Exercise goal:
Your task is to give the number of lines below that contain "butt". Give no other text.

Study material:
____

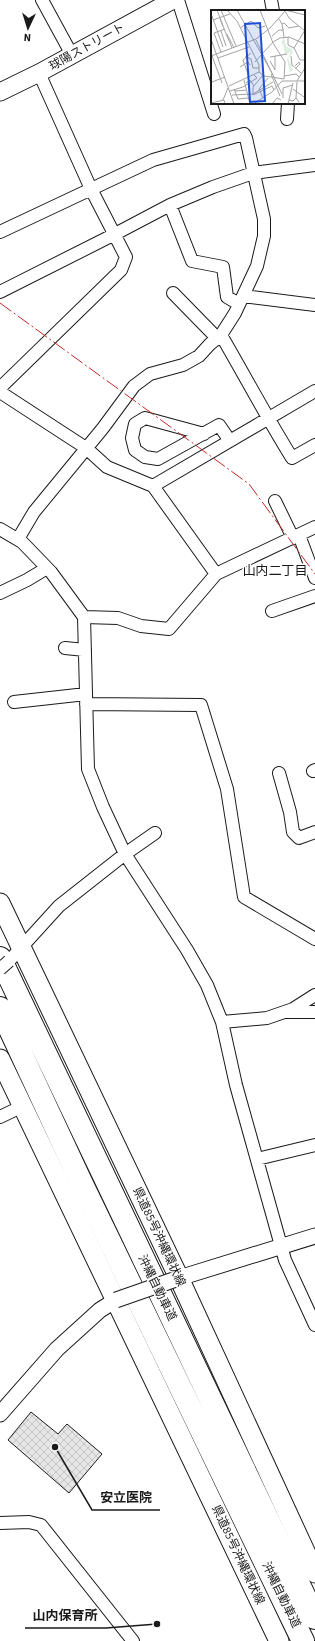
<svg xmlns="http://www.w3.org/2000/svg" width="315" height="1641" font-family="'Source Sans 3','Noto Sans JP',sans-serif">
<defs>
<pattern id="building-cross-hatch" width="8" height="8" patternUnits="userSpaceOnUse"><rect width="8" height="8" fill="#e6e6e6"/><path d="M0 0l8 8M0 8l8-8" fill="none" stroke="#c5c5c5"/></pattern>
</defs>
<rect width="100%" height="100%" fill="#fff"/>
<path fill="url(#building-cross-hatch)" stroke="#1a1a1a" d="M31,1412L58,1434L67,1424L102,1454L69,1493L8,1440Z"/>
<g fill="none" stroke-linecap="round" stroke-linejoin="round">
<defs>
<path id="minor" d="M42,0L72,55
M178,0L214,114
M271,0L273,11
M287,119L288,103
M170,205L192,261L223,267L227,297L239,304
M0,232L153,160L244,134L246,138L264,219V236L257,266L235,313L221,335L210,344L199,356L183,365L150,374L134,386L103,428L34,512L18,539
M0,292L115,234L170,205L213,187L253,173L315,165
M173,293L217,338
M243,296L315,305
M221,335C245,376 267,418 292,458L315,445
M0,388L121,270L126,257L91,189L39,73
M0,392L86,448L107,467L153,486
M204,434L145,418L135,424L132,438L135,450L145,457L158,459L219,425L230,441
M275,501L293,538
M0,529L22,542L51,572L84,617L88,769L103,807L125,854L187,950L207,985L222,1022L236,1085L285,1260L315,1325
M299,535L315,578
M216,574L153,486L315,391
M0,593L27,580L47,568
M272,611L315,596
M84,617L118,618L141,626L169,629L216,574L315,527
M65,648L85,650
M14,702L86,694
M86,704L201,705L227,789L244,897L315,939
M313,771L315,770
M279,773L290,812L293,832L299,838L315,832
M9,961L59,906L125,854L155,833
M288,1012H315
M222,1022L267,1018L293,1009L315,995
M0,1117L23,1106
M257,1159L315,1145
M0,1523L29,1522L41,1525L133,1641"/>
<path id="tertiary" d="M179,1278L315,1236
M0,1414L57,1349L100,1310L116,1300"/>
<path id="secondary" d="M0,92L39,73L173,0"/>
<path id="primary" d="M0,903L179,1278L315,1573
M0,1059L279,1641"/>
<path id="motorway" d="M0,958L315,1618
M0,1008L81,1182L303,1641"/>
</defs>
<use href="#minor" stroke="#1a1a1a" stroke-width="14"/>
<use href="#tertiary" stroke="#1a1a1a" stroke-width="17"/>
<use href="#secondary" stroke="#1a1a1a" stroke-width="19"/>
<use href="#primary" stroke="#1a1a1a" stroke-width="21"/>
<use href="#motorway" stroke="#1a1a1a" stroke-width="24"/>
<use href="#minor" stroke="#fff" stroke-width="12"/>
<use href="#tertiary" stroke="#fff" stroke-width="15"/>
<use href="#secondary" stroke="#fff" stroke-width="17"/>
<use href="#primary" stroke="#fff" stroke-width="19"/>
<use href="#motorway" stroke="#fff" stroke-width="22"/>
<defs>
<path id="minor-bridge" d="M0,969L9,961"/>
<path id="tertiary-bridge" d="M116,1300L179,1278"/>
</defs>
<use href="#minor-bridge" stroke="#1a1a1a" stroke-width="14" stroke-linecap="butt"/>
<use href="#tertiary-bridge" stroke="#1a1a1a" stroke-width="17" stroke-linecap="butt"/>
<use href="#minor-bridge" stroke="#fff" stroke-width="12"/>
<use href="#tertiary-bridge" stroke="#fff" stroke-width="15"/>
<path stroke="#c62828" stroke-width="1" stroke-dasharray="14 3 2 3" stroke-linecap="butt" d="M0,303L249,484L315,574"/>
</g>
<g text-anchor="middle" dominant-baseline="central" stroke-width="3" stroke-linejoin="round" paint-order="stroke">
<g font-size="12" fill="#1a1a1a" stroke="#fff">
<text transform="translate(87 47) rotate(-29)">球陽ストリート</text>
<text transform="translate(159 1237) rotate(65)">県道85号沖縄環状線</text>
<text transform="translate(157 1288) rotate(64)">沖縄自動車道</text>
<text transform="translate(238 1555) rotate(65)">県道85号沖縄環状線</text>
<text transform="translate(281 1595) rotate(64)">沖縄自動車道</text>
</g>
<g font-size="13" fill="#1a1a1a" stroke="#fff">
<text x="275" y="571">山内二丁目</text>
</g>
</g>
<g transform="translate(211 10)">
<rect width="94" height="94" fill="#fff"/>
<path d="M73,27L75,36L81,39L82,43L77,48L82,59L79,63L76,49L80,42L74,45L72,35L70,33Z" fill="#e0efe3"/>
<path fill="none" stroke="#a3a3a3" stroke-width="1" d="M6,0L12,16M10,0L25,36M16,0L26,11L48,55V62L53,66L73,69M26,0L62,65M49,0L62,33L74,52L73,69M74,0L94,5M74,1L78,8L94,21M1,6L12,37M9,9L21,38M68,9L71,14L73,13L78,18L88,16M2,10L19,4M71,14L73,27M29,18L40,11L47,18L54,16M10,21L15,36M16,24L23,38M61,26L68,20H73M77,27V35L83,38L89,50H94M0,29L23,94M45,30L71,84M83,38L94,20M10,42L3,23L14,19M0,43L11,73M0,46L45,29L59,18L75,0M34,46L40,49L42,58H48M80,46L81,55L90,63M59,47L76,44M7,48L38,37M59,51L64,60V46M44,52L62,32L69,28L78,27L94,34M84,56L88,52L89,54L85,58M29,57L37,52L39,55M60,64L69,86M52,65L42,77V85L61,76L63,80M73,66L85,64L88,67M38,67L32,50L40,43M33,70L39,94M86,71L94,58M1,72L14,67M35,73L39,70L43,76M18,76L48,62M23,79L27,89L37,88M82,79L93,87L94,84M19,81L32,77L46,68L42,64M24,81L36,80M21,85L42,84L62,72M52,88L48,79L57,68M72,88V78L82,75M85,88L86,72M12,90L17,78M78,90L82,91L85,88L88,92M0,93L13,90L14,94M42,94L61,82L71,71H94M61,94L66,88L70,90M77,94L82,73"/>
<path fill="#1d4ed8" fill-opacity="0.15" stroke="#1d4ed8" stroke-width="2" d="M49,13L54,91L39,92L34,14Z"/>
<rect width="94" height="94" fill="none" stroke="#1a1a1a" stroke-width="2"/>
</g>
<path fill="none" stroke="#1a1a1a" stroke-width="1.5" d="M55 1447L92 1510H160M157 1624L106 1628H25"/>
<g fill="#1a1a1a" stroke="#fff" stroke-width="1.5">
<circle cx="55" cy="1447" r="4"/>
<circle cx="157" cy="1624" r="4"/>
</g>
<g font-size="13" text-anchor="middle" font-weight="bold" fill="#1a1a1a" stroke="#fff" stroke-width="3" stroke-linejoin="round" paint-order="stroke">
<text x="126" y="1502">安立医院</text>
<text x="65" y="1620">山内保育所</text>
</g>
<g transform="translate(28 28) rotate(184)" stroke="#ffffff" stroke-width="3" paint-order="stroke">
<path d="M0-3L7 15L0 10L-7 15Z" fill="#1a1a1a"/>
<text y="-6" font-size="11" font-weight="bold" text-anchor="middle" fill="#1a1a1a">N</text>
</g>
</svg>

____

Result:
3